Write out the data word for word and drop any picture you find.

====== Source material ======

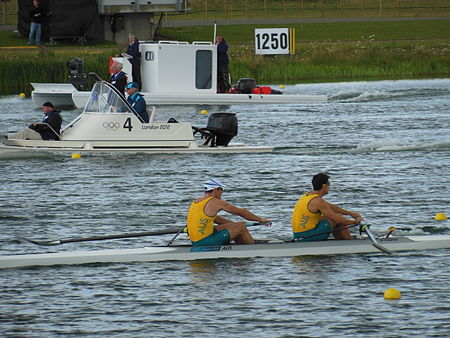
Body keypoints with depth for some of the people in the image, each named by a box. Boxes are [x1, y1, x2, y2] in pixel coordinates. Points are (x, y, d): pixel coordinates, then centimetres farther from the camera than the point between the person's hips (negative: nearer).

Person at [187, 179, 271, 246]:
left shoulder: (196, 202, 14)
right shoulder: (216, 202, -11)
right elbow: (240, 212, -3)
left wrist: (234, 224, 29)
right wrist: (260, 219, 7)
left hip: (195, 243, 9)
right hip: (207, 242, -9)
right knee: (241, 227, 3)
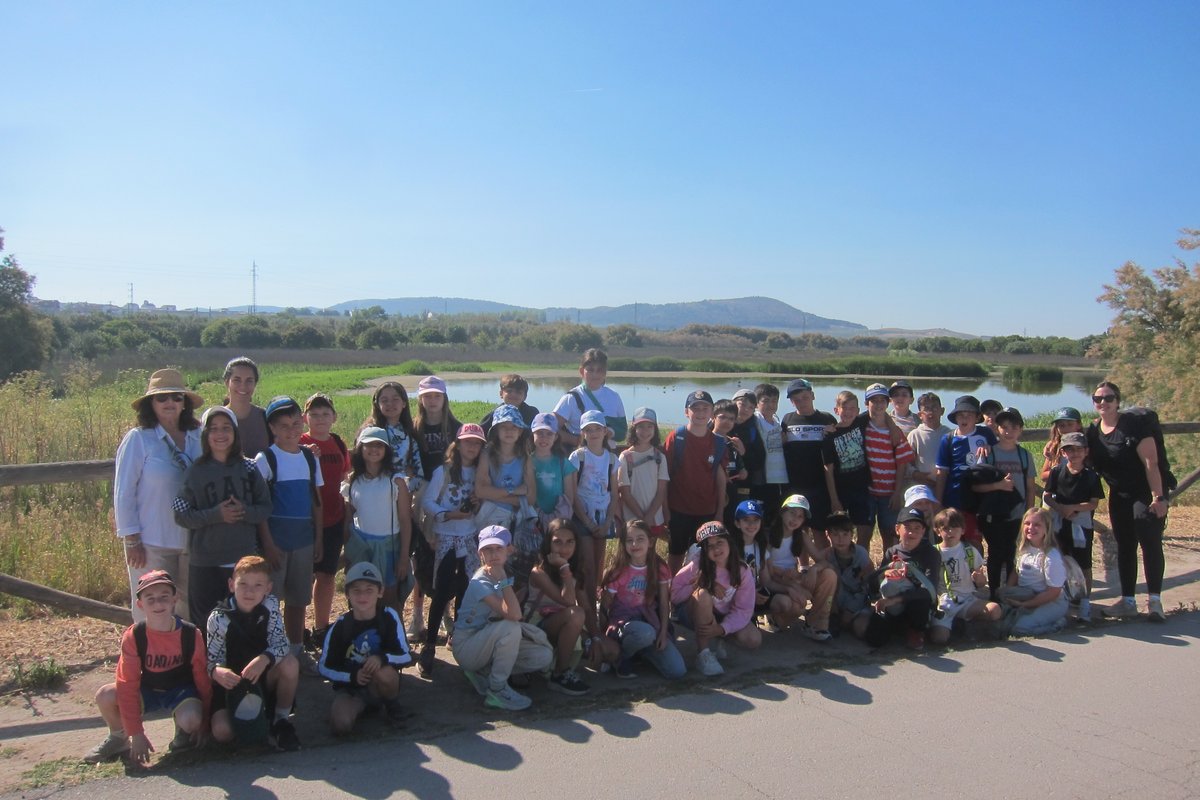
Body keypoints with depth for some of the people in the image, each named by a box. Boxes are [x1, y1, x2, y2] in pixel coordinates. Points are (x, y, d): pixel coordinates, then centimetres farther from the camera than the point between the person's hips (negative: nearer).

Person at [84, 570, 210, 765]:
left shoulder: (191, 634, -20)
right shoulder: (133, 636, -19)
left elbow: (202, 678, -9)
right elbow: (128, 685, -16)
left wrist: (204, 722, -2)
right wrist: (136, 734, -17)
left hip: (181, 690, -2)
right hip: (148, 690, 2)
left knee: (190, 720, -34)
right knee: (105, 696, -23)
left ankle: (183, 733, 6)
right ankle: (119, 737, 8)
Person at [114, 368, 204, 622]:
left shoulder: (198, 438, 2)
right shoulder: (138, 439, -7)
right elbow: (123, 493, -6)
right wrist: (131, 540, -8)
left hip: (192, 541, 4)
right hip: (152, 543, -4)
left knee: (189, 608, 14)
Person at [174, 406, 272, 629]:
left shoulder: (248, 468, 2)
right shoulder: (196, 471, -2)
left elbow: (265, 508, 4)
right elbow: (181, 514, -5)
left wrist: (245, 512, -16)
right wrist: (215, 515, -18)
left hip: (244, 559, 1)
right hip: (205, 562, -1)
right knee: (204, 621, 5)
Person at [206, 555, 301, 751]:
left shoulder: (270, 606, -11)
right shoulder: (219, 618, -15)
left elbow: (280, 643, -20)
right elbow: (213, 660, -14)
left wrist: (265, 658, -42)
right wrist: (216, 672, -39)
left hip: (263, 679, 1)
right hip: (231, 683, -1)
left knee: (290, 662, -30)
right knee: (222, 732, -25)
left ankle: (282, 720, -7)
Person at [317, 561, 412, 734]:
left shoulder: (389, 616, -13)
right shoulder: (340, 626, -10)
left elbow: (406, 656, -13)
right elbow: (325, 668, -3)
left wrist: (382, 658, -34)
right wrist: (352, 676, -21)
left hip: (381, 686, 0)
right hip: (349, 686, 0)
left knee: (383, 672, -35)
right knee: (340, 725, -28)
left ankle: (392, 704, -2)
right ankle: (359, 706, 7)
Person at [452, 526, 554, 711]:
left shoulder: (500, 577, 1)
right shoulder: (480, 582, -24)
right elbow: (513, 615, -37)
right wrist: (503, 580, -29)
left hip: (486, 643, 8)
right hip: (466, 648, -8)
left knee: (544, 656, -5)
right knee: (510, 628, -35)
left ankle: (482, 671, 6)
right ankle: (497, 690, -17)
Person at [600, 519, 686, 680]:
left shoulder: (660, 569, 0)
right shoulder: (618, 572, -9)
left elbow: (664, 604, 2)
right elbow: (604, 607, -4)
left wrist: (663, 633, -8)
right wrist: (604, 636, -7)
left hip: (650, 622, 4)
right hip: (622, 621, -4)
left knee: (678, 671, -14)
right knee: (645, 633, -41)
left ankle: (641, 651, 13)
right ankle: (622, 657, -8)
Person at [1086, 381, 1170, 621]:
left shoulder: (1135, 423, -16)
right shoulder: (1093, 431, 2)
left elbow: (1150, 462, -19)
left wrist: (1158, 497, -22)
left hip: (1147, 493, -6)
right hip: (1120, 496, 6)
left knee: (1150, 543, -9)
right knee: (1124, 547, 10)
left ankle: (1155, 600, -1)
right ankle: (1128, 601, 17)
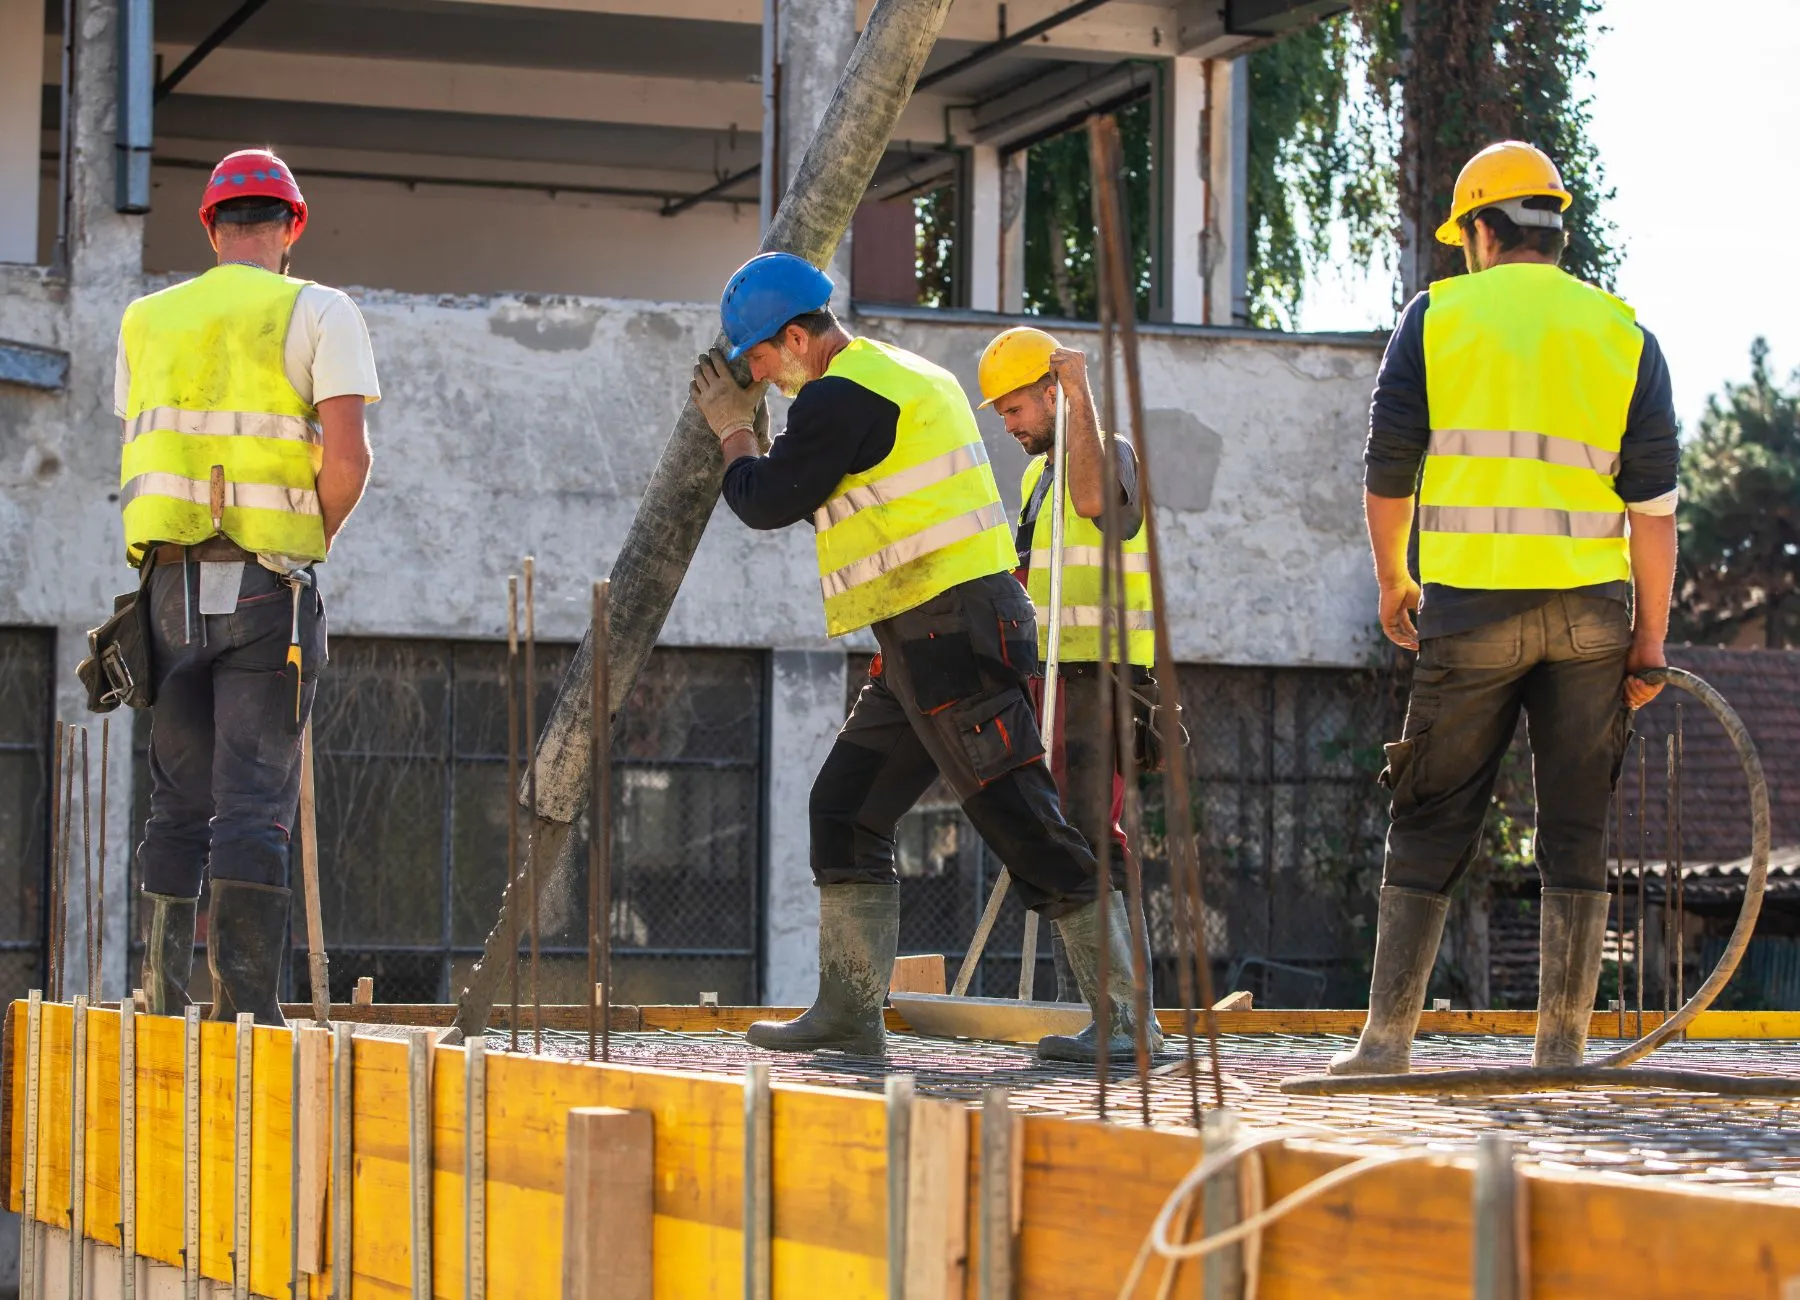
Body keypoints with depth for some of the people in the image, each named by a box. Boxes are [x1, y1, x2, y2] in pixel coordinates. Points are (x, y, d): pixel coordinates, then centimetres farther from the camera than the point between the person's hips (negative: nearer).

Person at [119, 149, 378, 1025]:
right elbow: (348, 457, -11)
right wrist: (315, 539, 5)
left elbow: (137, 466, 16)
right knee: (254, 804, -4)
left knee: (177, 800, 11)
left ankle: (163, 995, 7)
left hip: (170, 585, 4)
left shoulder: (147, 320, 13)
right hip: (266, 586, -4)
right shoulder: (317, 314, -2)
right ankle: (246, 1006, -8)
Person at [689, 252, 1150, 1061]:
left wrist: (733, 431, 12)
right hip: (922, 645, 11)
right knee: (845, 810, 11)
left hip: (949, 632, -11)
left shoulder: (840, 396, -12)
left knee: (1024, 825, -10)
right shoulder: (906, 376, 20)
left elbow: (767, 502, -5)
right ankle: (850, 1012, 12)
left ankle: (1126, 1017, -9)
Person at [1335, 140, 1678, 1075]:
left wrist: (1393, 585, 18)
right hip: (1591, 609, 1)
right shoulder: (1622, 333, 7)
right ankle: (1562, 1051, 5)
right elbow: (1653, 502, 2)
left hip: (1470, 604, -1)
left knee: (1430, 831, 6)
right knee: (1575, 837, 7)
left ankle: (1386, 1039, 5)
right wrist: (1650, 639, 6)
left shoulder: (1436, 316, 3)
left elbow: (1386, 469, 3)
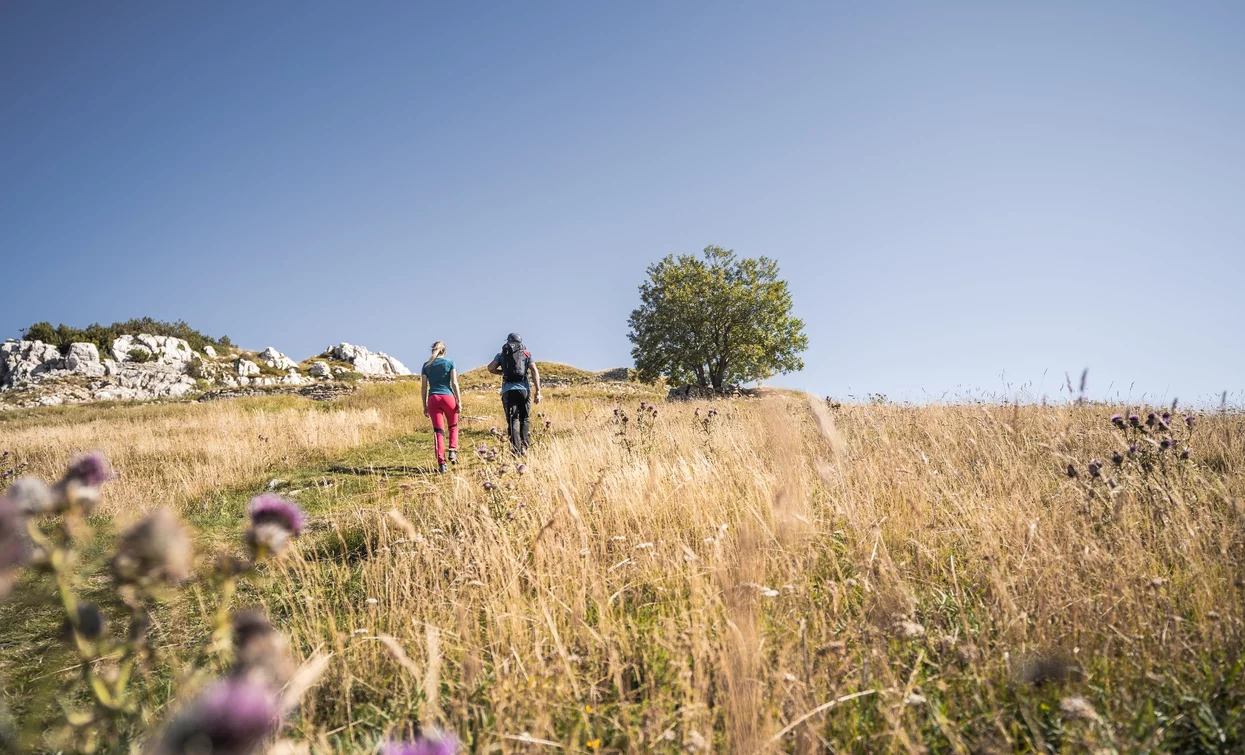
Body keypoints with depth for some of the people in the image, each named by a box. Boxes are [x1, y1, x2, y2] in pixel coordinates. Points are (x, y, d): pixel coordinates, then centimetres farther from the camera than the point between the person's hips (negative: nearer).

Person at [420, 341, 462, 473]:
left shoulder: (426, 365, 10)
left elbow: (423, 387, 8)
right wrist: (459, 401, -1)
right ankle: (453, 451, 3)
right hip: (448, 397, -1)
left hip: (433, 399, 1)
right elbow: (454, 383, -4)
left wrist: (424, 406, 12)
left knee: (438, 431, 1)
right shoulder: (450, 363, 4)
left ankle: (441, 463, -6)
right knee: (453, 426, 22)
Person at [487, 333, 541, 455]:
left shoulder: (502, 355, 15)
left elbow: (490, 368, 1)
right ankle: (524, 447, -2)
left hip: (508, 390, 0)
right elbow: (534, 371, 1)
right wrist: (538, 391, -2)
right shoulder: (526, 354, 13)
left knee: (513, 421, 3)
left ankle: (516, 450, -6)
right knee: (525, 419, 14)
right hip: (523, 389, 0)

======

» Written solution:
Body keypoints with depth for some of the people in the image, each named by a box. Boxes are [x1, y1, x2, y2] in pixel coordinates. Points are (x, y, d): pixel coordinates, then centimetres farther from the camera than the point between the person's hips (negative: nearer).

Person at [187, 179, 271, 246]:
left shoulder: (196, 202, 14)
right shoulder: (216, 202, -11)
right elbow: (240, 212, -3)
left wrist: (234, 224, 29)
right wrist: (260, 219, 7)
left hip: (195, 243, 9)
right hip: (207, 242, -9)
right knee: (241, 227, 3)
Body keypoints with depth for some of the people in the image, each named by a box. Boxes are [x1, y1, x2, y2] in pixel coordinates. Points are (x, y, d): pixel coordinates, then centimetres farther from the camera than the point between the person's hips (negative: nearer).

Person at [84, 570, 210, 765]:
left shoulder: (191, 634, -20)
right shoulder: (133, 636, -19)
left elbow: (202, 678, -9)
right elbow: (128, 685, -16)
left wrist: (204, 722, -2)
right wrist: (136, 734, -17)
left hip: (181, 690, -2)
right hip: (148, 690, 2)
left knee: (190, 720, -34)
right knee: (105, 696, -23)
left ankle: (183, 733, 6)
right ankle: (119, 737, 8)
Person at [114, 368, 204, 622]:
left shoulder: (198, 438, 2)
right shoulder: (138, 439, -7)
right elbow: (123, 493, -6)
right wrist: (131, 540, -8)
left hip: (192, 541, 4)
right hip: (152, 543, -4)
left knee: (189, 608, 14)
Person at [174, 406, 272, 629]:
left shoulder: (248, 468, 2)
right shoulder: (196, 471, -2)
left elbow: (265, 508, 4)
right elbow: (181, 514, -5)
left wrist: (245, 512, -16)
right wrist: (215, 515, -18)
left hip: (244, 559, 1)
right hip: (205, 562, -1)
right knee: (204, 621, 5)
Person at [206, 555, 301, 751]:
left shoulder: (270, 606, -11)
right shoulder: (219, 618, -15)
left elbow: (280, 643, -20)
right elbow: (213, 660, -14)
left wrist: (265, 658, -42)
right wrist: (216, 672, -39)
left hip: (263, 679, 1)
right hip: (231, 683, -1)
left knee: (290, 662, -30)
right knee: (222, 732, -25)
left ankle: (282, 720, -7)
Person at [317, 561, 412, 734]:
left shoulder: (389, 616, -13)
right shoulder: (340, 626, -10)
left elbow: (406, 656, -13)
right elbow: (325, 668, -3)
left wrist: (382, 658, -34)
right wrist: (352, 676, -21)
left hip: (381, 686, 0)
right hip: (349, 686, 0)
left knee: (383, 672, -35)
right knee: (340, 725, -28)
left ankle: (392, 704, -2)
right ankle: (359, 706, 7)
Person at [452, 526, 554, 711]:
left shoulder: (500, 577, 1)
right shoulder: (480, 582, -24)
right elbow: (513, 615, -37)
right wrist: (503, 580, -29)
left hip: (486, 643, 8)
right hip: (466, 648, -8)
left knee: (544, 656, -5)
right knee: (510, 628, -35)
left ankle: (482, 671, 6)
right ankle: (497, 690, -17)
Person at [600, 519, 686, 680]:
left shoulder: (660, 569, 0)
right shoulder: (618, 572, -9)
left elbow: (664, 604, 2)
right elbow: (604, 607, -4)
left wrist: (663, 633, -8)
right wrist: (604, 636, -7)
left hip: (650, 622, 4)
right hip: (622, 621, -4)
left knee: (678, 671, -14)
right knee: (645, 633, -41)
left ankle: (641, 651, 13)
right ankle: (622, 657, -8)
Person at [1086, 381, 1170, 621]:
left shoulder: (1135, 423, -16)
right shoulder: (1093, 431, 2)
left elbow: (1150, 462, -19)
left wrist: (1158, 497, -22)
left hip: (1147, 493, -6)
right hip: (1120, 496, 6)
left knee: (1150, 543, -9)
right knee: (1124, 547, 10)
left ankle: (1155, 600, -1)
right ankle: (1128, 601, 17)
Body keypoints with depth for some of the people in the image, each named by a box. Boxes are [x1, y1, x2, y2] in pixel coordinates. Points are (x, y, d): pixel coordinates, then centimetres farther from the camera than the point between the person's hips (negative: nearer).

Person at [119, 149, 378, 1025]:
right elbow: (348, 457, -11)
right wrist: (315, 539, 5)
left elbow: (137, 466, 16)
right knee: (254, 804, -4)
left knee: (177, 800, 11)
left ankle: (163, 995, 7)
left hip: (170, 585, 4)
left shoulder: (147, 320, 13)
right hip: (266, 586, -4)
right shoulder: (317, 314, -2)
right ankle: (246, 1006, -8)
Person at [689, 252, 1150, 1061]:
left wrist: (733, 431, 12)
right hip: (922, 645, 11)
right knee: (845, 810, 11)
left hip: (949, 632, -11)
left shoulder: (840, 396, -12)
left knee: (1024, 825, -10)
right shoulder: (906, 376, 20)
left elbow: (767, 502, -5)
right ankle: (850, 1012, 12)
left ankle: (1126, 1017, -9)
Person at [1335, 140, 1678, 1075]:
left wrist: (1393, 585, 18)
right hip: (1591, 609, 1)
right shoulder: (1622, 333, 7)
right ankle: (1562, 1051, 5)
right elbow: (1653, 502, 2)
left hip: (1470, 604, -1)
left knee: (1430, 831, 6)
right knee: (1575, 837, 7)
left ankle: (1386, 1039, 5)
right wrist: (1650, 639, 6)
left shoulder: (1436, 316, 3)
left elbow: (1386, 469, 3)
Body keypoints with depth for some of the people in the image, each named by a box. Boxes are [x1, y1, x2, y2] in pixel coordinates. Points are (x, y, d): pixel coordinates, then centimetres farther from the camera than the point between the person's hips (negative: nearer).

Person at [420, 341, 462, 473]:
left shoulder: (426, 365, 10)
left elbow: (423, 387, 8)
right wrist: (459, 401, -1)
right ankle: (453, 451, 3)
right hip: (448, 397, -1)
left hip: (433, 399, 1)
right elbow: (454, 383, -4)
left wrist: (424, 406, 12)
left knee: (438, 431, 1)
right shoulder: (450, 363, 4)
left ankle: (441, 463, -6)
right knee: (453, 426, 22)
Person at [487, 333, 541, 455]:
left shoulder: (502, 355, 15)
left elbow: (490, 368, 1)
right ankle: (524, 447, -2)
left hip: (508, 390, 0)
right elbow: (534, 371, 1)
right wrist: (538, 391, -2)
right shoulder: (526, 354, 13)
left knee: (513, 421, 3)
left ankle: (516, 450, -6)
right knee: (525, 419, 14)
right hip: (523, 389, 0)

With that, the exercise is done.